Top of Text passage
With places on the transport limited in the retreat, rather than publicly call for volunteers, each nurse was asked to write either “stay” or “go” on a piece of paper. Either “stay” or “go”.
In the privacy of a secret ballot, every single Australian nurse wrote “stay”.
The Last Post plays for generations of brave women and men.
It plays for their loyalty to each other, it plays for their love of family and nation.
It plays for the wry smile in Alma’s official paybook photograph, at the other end of the pool, a wry smile stolen forever.
It plays for the broken-hearted parents and partners, the children orphaned by grief.
This solemn ceremony which we are privileged to attend, and this magnificent secular cathedral which hosts it, does not turn away from this sadness.
Tonight, and every night, the Last Post combines the best traditions of ANZAC and Australia: egalitarian and democratic, humble and human.
Truly, this is a ceremony for “one of them and all of us”.
For the people we have lost.
For our veterans and their families, to whom we owe so much.
And as parliament resumes for the year, it reminds us of the free and peaceful nation their service and sacrifice has preserved.
So, as we depart here tonight to commence the parliamentary year and the inevitable debates and disagreements, the clashes and conflict of our adversarial democracy, let the notes of the Last Post hold all of us to Australia's oldest promise.
We will remember them. Lest we forget.
Bottom of Text passage
Top of Supplied entries
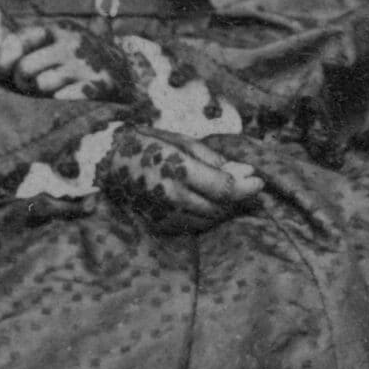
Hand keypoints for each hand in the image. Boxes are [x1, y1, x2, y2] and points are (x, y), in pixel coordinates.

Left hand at [0, 23, 123, 99]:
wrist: (123, 72)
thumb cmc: (78, 58)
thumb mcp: (58, 41)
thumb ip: (29, 46)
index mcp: (58, 29)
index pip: (17, 40)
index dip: (3, 59)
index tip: (3, 71)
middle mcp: (71, 43)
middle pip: (25, 68)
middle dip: (21, 82)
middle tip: (29, 86)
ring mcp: (85, 64)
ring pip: (41, 84)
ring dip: (40, 93)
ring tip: (48, 92)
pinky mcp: (97, 86)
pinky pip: (63, 99)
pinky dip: (60, 102)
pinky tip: (66, 99)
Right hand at [100, 126, 263, 232]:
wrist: (109, 161)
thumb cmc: (149, 144)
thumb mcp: (183, 142)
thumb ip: (214, 160)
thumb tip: (245, 173)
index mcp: (179, 171)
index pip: (224, 188)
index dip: (246, 187)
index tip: (259, 180)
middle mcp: (173, 196)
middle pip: (220, 207)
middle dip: (239, 198)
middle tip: (249, 186)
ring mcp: (165, 213)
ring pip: (209, 220)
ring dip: (225, 209)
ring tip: (229, 193)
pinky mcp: (159, 224)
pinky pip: (194, 226)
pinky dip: (207, 217)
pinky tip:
Bottom of Supplied entries
*List of tasks*.
1. Type out the Last Post address between "The Last Post plays" and "orphaned by grief.", inclusive, without altering a word.
2. In the Last Post address, what word did every Australian nurse write in the secret ballot?
The entries were taken from a separate source.

*Answers to the tasks*.
1.
The Last Post plays for generations of brave women and men.
It plays for their loyalty to each other, it plays for their love of family and nation.
It plays for the wry smile in Alma’s official paybook photograph, at the other end of the pool, a wry smile stolen forever.
It plays for the broken-hearted parents and partners, the children orphaned by grief.

2. "Stay."